In realtà è stata indirizzata in prima battuta al settimanale Settegiorni, nelle cui pagine è stata pubblicata in versione sintetica per comprensibili questioni di spazio.
Rigiriamo la cartolina in versione integrale:
" Vi scrivo a seguito dell’articolo titolato “piste ciclabili pericolose...” pubblicato su settegiorni del 20 Novembre 2009, nel quale viene aspramente criticata la sperimentazione di una corsia ciclabile lungo via Umberto 1° a Lainate..
Premetto di essere conscio del fatto che qualsiasi nuova proposta rischia di scontrasi con il disaccordo e l'opposizione di chi, legittimamente, ha punti di vista e opinioni differenti, di chi vuole salvaguardare i propri interessi personali più o meno egoistici
Spiace però constatare che un progetto concepito come tentativo di miglioramento della qualità della vita collettiva abbia trovato una tale vibrante opposizione.
Ciò che ulteriormente spiace è il taglio dell'articolo il quale pare far intendere che buona parte della cittadinanza sia contraria alla sperimentazione e l’abbia bocciata senza appello, quando in realtà le lamentele arrivano da qualche residente di un palazzo che fiancheggia il tratto finale della pista.
Per questo motivo desidererei esprimere il mio punto di vista e confutare punto per punto le argomentazioni negative elencate all’interno nell'articolo.
Nell’articolo la corsia ciclabile viene definita “inutile e inutilizzata”, rispondo che un tale giudizio può arrivare solo da chi è abituato ha utilizzare sempre e solo l’automobile anche per i brevi spostamenti, chi al contrario è abituato a pedalare non può che usufruire della pista rendendola utile e utilizzata.
Inoltre la pista viene definita ”mal strutturata e pericolosa”, in effetti pericolosa lo è, pericolosa per i ciclisti, tanto quanto lo è ogni tratto di strada da condividere con le automobili, e lo è comunque meno di quanto lo fosse prima che venisse posta la segnaletica orizzontale. La soluzione migliore sarebbe prevedere un cordolo divisorio, ma considerata “l‘indignazione” provocata da una striscia gialla disegnata sull’asfalto non oso pensare cosa potrebbe scatenare la realizzazione di un cordolo in cemento.
Nell'articolo si polemizza inoltre sul fatto che “i ciclisti continuino ad andare anche in mezzo alla strada “, faccio notare che la pista è stata progettata proprio per ovviare a ciò.
Ci si lamenta soprattutto del fatto che “si rischia di trovarsi la bicicletta addosso prima di aver messo il muso della macchina fuori dal cancello”, mi stupisce una simile affermazione considerato che tra il portone e la pista esiste un ampio marciapiedi sul quale camminano i pedoni. Voglio sperare che fino ad ora prima di metter il muso della macchina fuori dal portone i residenti pronti a scendere sul piede di guerra si siano curati anche del passaggio dei pedoni.

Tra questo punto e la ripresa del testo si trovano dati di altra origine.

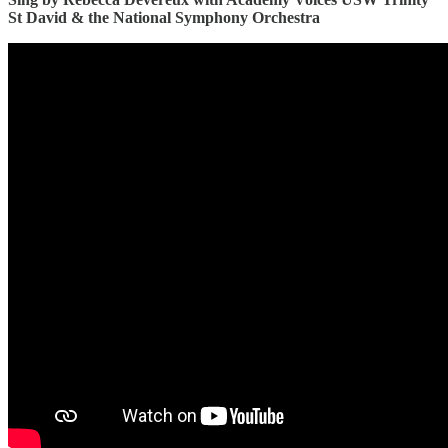
St David & the National Symphony Orchestra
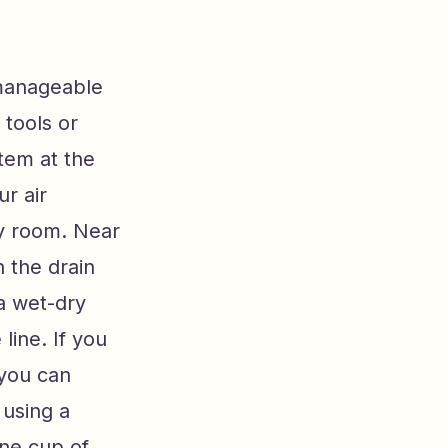
 manageable
tools or
tem at the
r air
ity room. Near
n the drain
a wet-dry
line. If you
 you can
 using a
one cup of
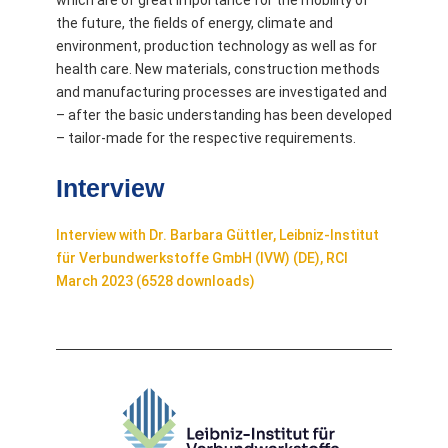
which are of great importance for the mobility of
the future, the fields of energy, climate and
environment, production technology as well as for
health care. New materials, construction methods
and manufacturing processes are investigated and
– after the basic understanding has been developed
– tailor-made for the respective requirements.
Interview
Interview with Dr. Barbara Güttler, Leibniz-Institut
für Verbundwerkstoffe GmbH (IVW) (DE), RCI
March 2023 (6528 downloads)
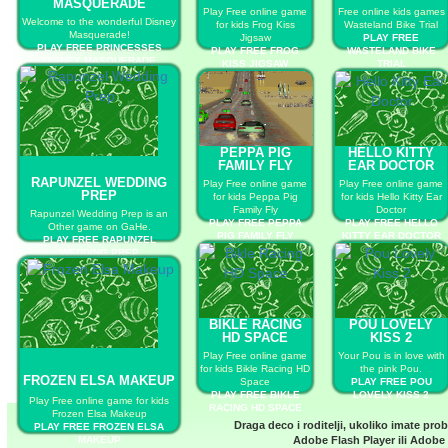
MASQUERADE
Play Free online game
Free online kids games
Welcome to the wonderful Disney
for kids Frog Kiss
Wasteland Bike Trial
Masquerade!
Jigsaw
PLAY FREE
PLAY FREE PRINCESSES
PLAY FREE FROG
WASTELAND BIKE
DISNEY MASQUERADE
KISS JIGSAW
TRIAL
PEPPA PIG
HELLO KITTY
FAMILY FLY
EAR DOCTOR
RAPUNZEL WEDDING
Play Free online game
Play Free online game
PREP
for kids Peppa Pig
for kids Hello Kitty Ear
Family Fly
Doctor
Rapunzel Wedding Prep is an
PLAY FREE PEPPA
PLAY FREE HELLO
Other game on GaHe.
PIG FAMILY FLY
KITTY EAR DOCTOR
PLAY FREE RAPUNZEL
WEDDING PREP
BIKLE RACING
POU LOVELY
HD SPACE
KISS 2
Play Free online game
Your Pou is in love with
for kids Bikle Racing HD
the pink Pou.
FROZEN ELSA MAKEUP
Space
PLAY FREE POU
PLAY FREE BIKLE
LOVELY KISS 2
Play Free online game for kids
RACING HD SPACE
Frozen Elsa Makeup
Draga deco i roditelji, ukoliko imate pro
PLAY FREE FROZEN ELSA
MAKEUP
Adobe Flash Player
ili
Adobe 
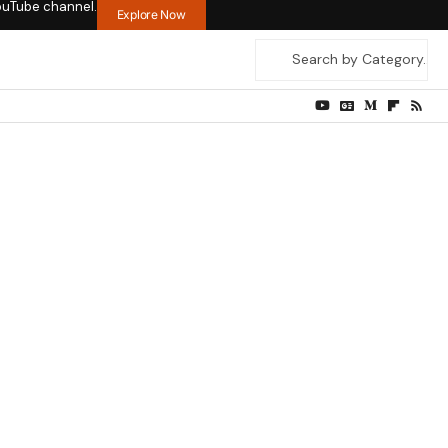
ouTube channel.
Explore Now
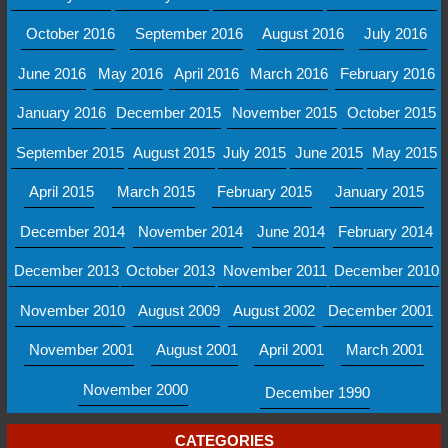
October 2016
September 2016
August 2016
July 2016
June 2016
May 2016
April 2016
March 2016
February 2016
January 2016
December 2015
November 2015
October 2015
September 2015
August 2015
July 2015
June 2015
May 2015
April 2015
March 2015
February 2015
January 2015
December 2014
November 2014
June 2014
February 2014
December 2013
October 2013
November 2011
December 2010
November 2010
August 2009
August 2002
December 2001
November 2001
August 2001
April 2001
March 2001
November 2000
December 1990
CATEGORIES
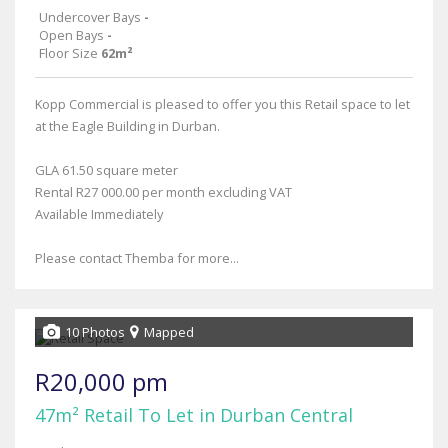
Undercover Bays
-
Open Bays
-
Floor Size
62m²
Kopp Commercial is pleased to offer you this Retail space to let
at the Eagle Building in Durban.
GLA 61.50 square meter
Rental R27 000.00 per month excluding VAT
Available Immediately
Please contact Themba for more...
10 Photos
Mapped
R20,000 pm
47m² Retail To Let in Durban Central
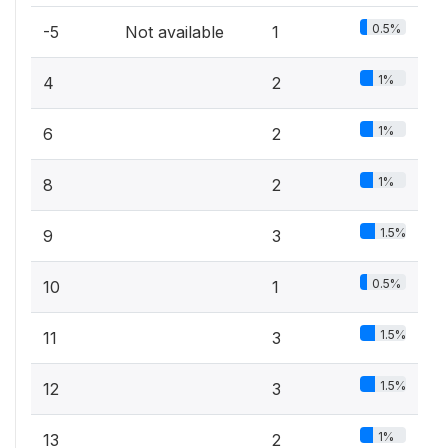
0.5%
-5
Not available
1
1%
4
2
1%
6
2
1%
8
2
1.5%
9
3
0.5%
10
1
1.5%
11
3
1.5%
12
3
1%
13
2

Infine per quanto riguarda i pochi posti auto sacrificati vorrei ricordare che la realizzazione della ciclabile è un'azione tesa ad incentivare l'utilizzo della bicicletta da parte dei cittadini, eventualità che se venisse realizzata renderebbe superflui ben più dei tre parcheggi mancanti.
Vorrei terminare con una osservazione che potrà apparire ovvia: le biciclette hanno diritto di circolare tanto quanto le automobili e fino a prova contraria sono ciclisti e pedoni gli utenti deboli della strada e come tali vanno tutelati.
Siamo di fronte al paradosso di ritenere fastidioso e da osteggiare un mezzo ecologico che non inquina, non fa rumore, occupa poco spazio e si muove a una velocità umana mentre accettiamo come inevitabile la convivenza con mezzi a motore rumorosi, inquinanti, ingombranti e potenzialmente letali e a loro concediamo pienamente le nostre strade e le nostre città.
E' ora che questa tendenza venga invertita e che le strade tornino ad vissuto e non solo transitate.
Debba poi fuori dai denti questa protesta anticiclabile mi appare come l'apoteosi del “not in my backyard (non nel mio giardino)”, mi pare che la realizzazione di questo progetto virtuoso venga criticata da chi si sente costretto a spendere un supplemento di attenzione quando “mette il muso della macchina fuori dal portone”."